Problem description: The data below is to be transcribed word for word; pictures are to be excluded.

Raw data:

★ ★ ★ ★ ★

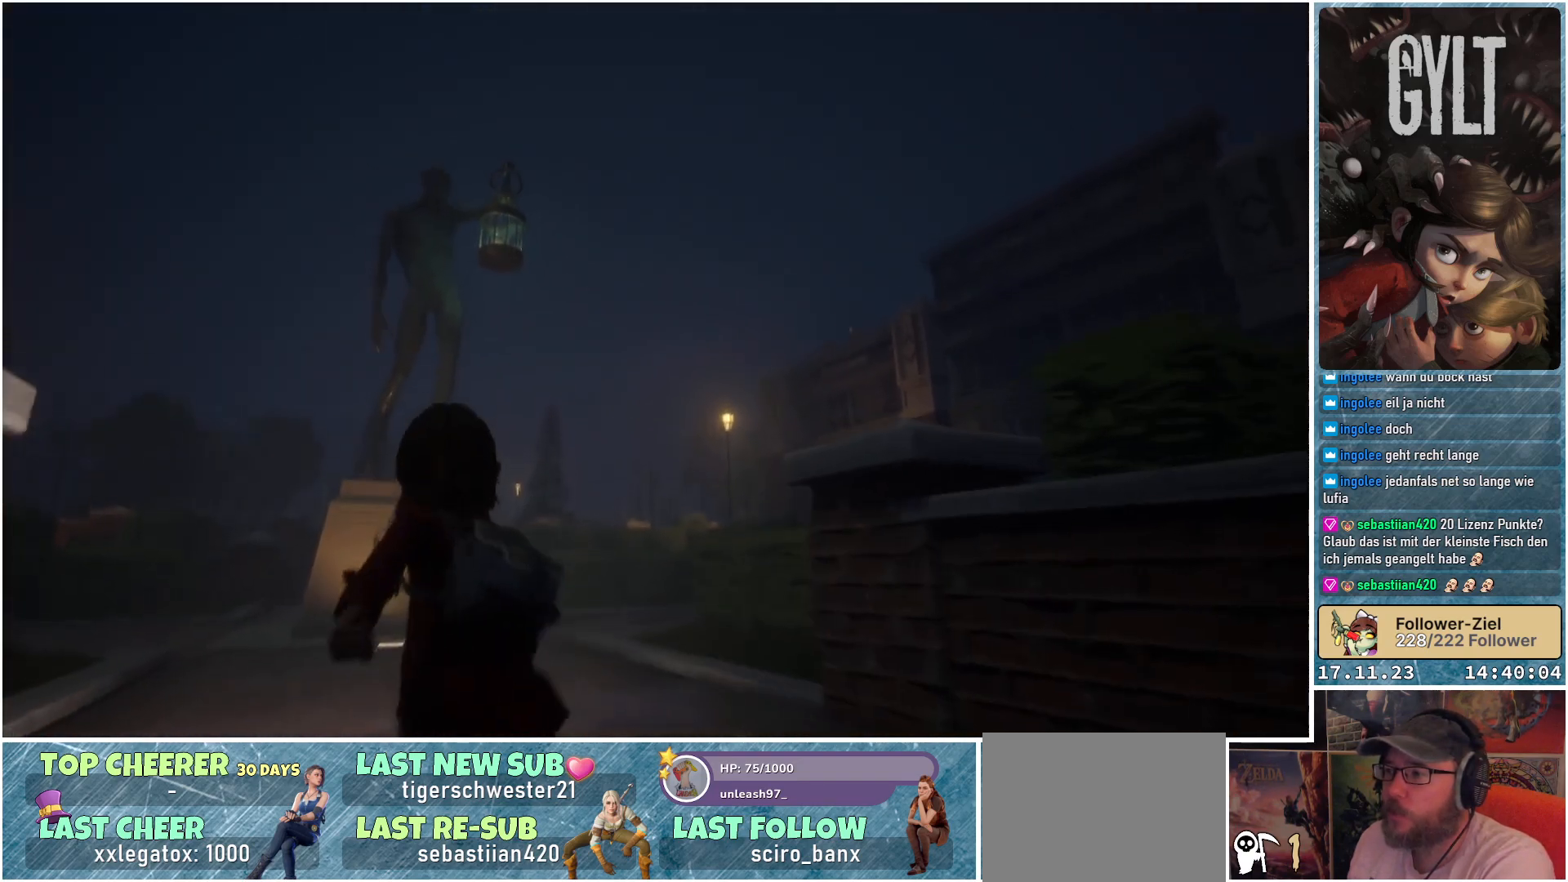
{"buttons": [], "left_stick": "up-left", "right_stick": "up-left", "events": []}
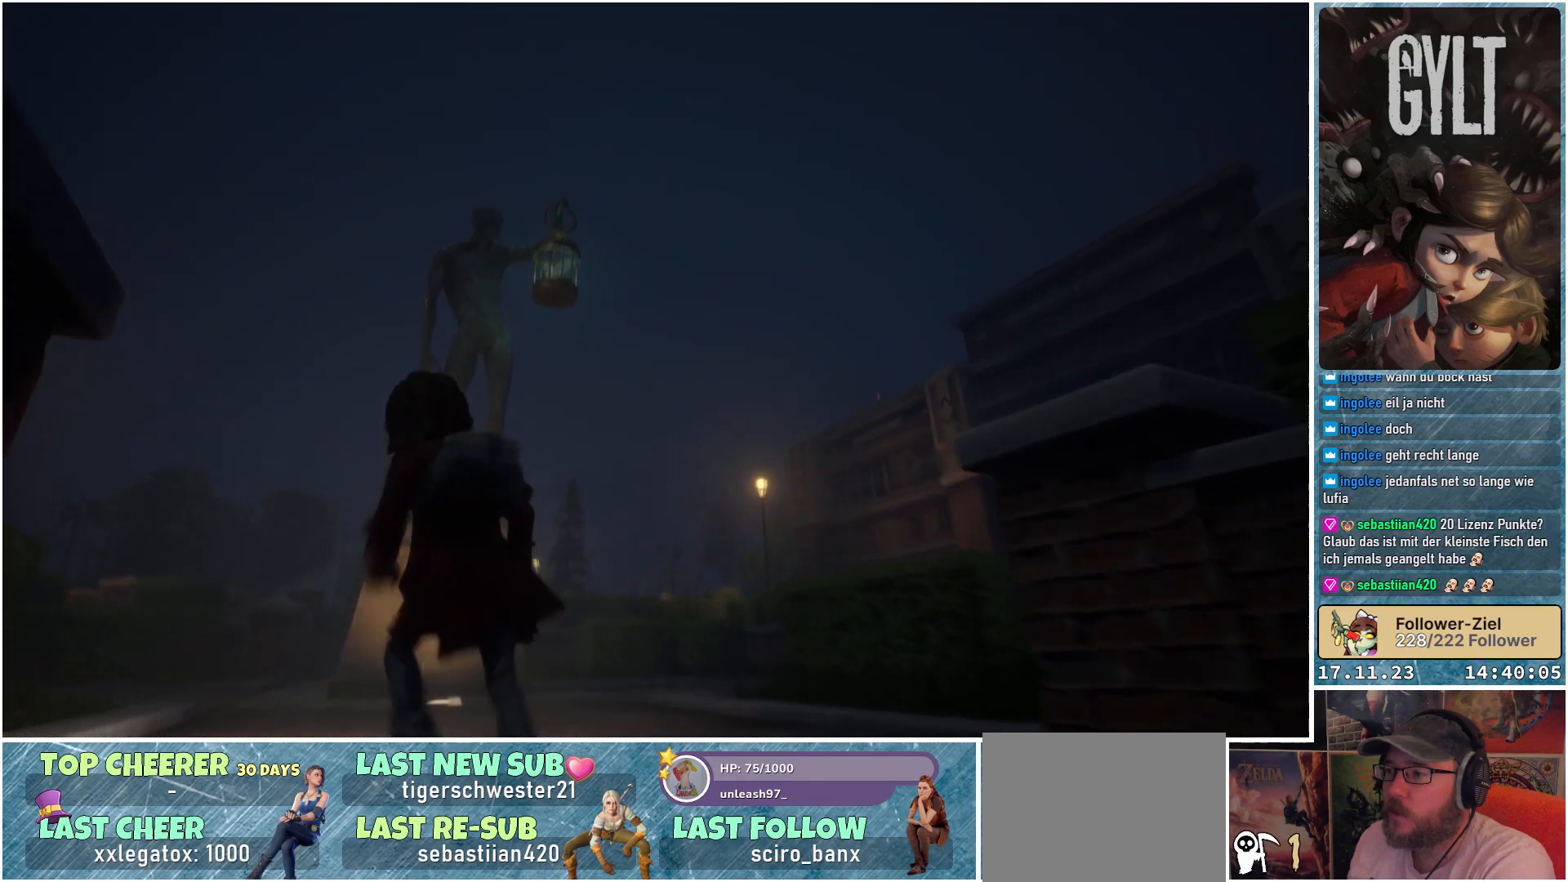
{"buttons": ["L2"], "left_stick": "center", "right_stick": "center", "events": [[117, "left_stick", "center"], [217, "L2", "down"], [217, "right_stick", "center"]]}
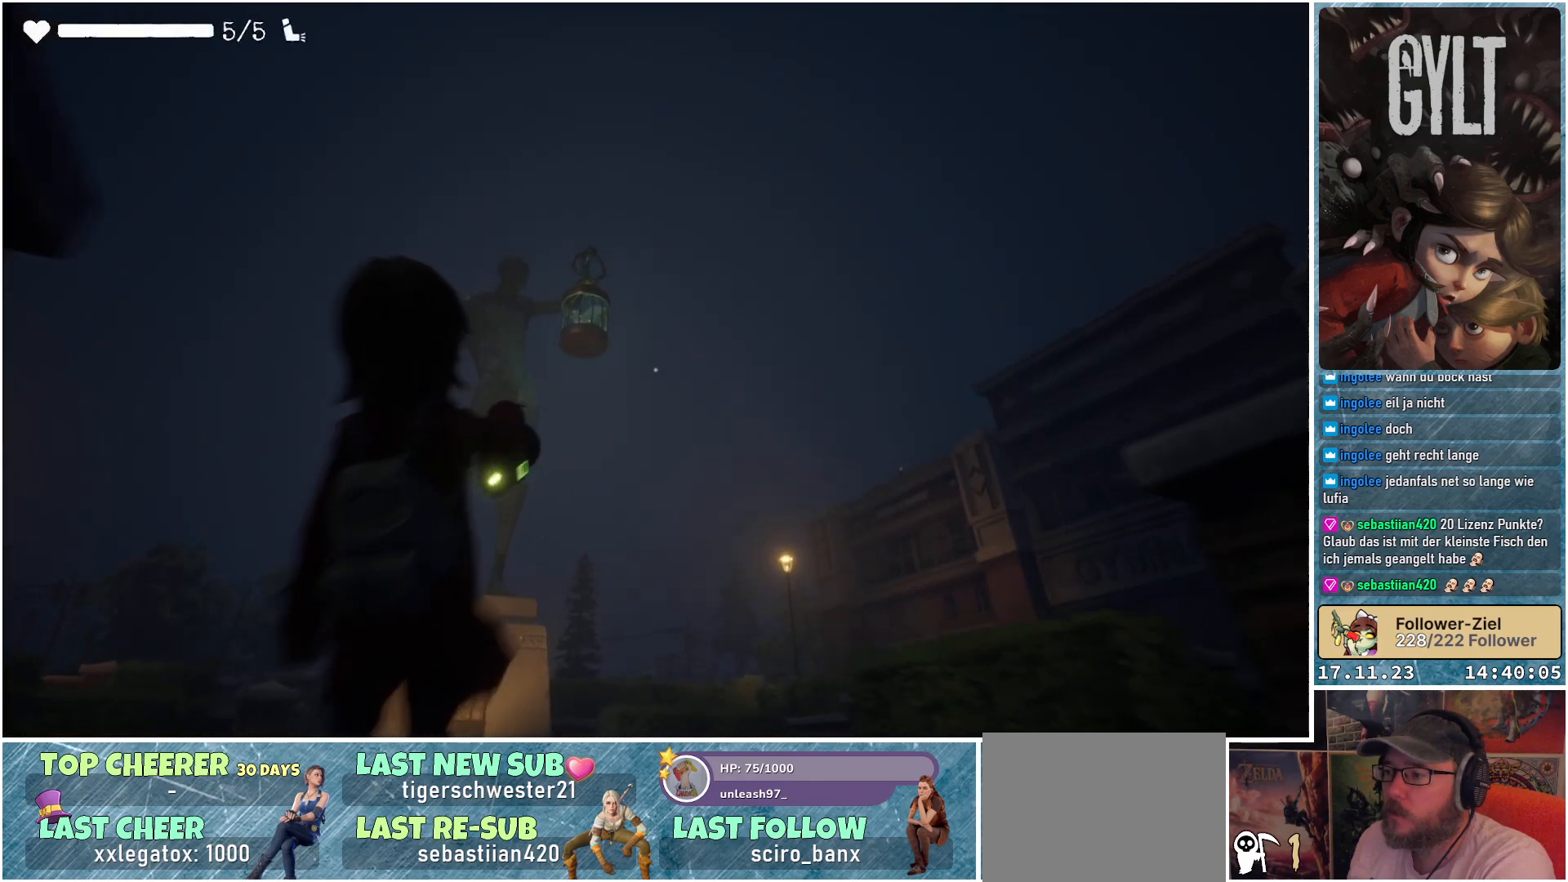
{"buttons": ["L2"], "left_stick": "center", "right_stick": "up-left", "events": [[33, "right_stick", "up-left"], [217, "right_stick", "left"], [367, "right_stick", "up-left"]]}
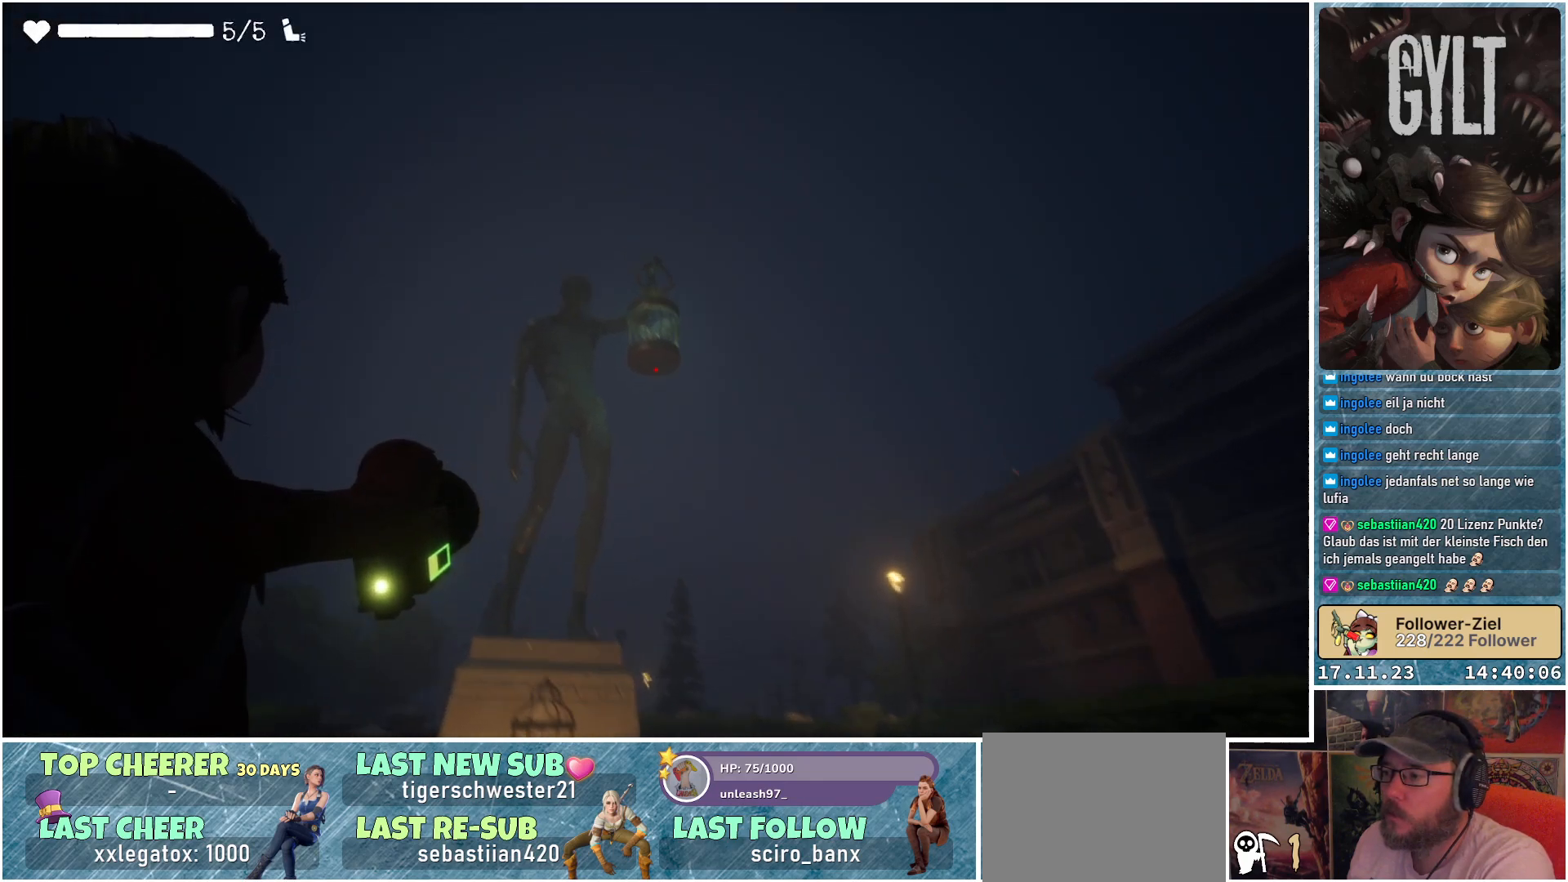
{"buttons": ["L2"], "left_stick": "center", "right_stick": "center", "events": [[33, "right_stick", "center"], [133, "right_stick", "up"], [217, "right_stick", "center"]]}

★ ★ ★ ★ ★

Result of this exercise:
{"buttons": [], "left_stick": "up-left", "right_stick": "up-left", "events": []}
{"buttons": ["L2"], "left_stick": "center", "right_stick": "center", "events": [[117, "left_stick", "center"], [217, "L2", "down"], [217, "right_stick", "center"]]}
{"buttons": ["L2"], "left_stick": "center", "right_stick": "up-left", "events": [[33, "right_stick", "up-left"], [217, "right_stick", "left"], [367, "right_stick", "up-left"]]}
{"buttons": ["L2"], "left_stick": "center", "right_stick": "center", "events": [[33, "right_stick", "center"], [133, "right_stick", "up"], [217, "right_stick", "center"]]}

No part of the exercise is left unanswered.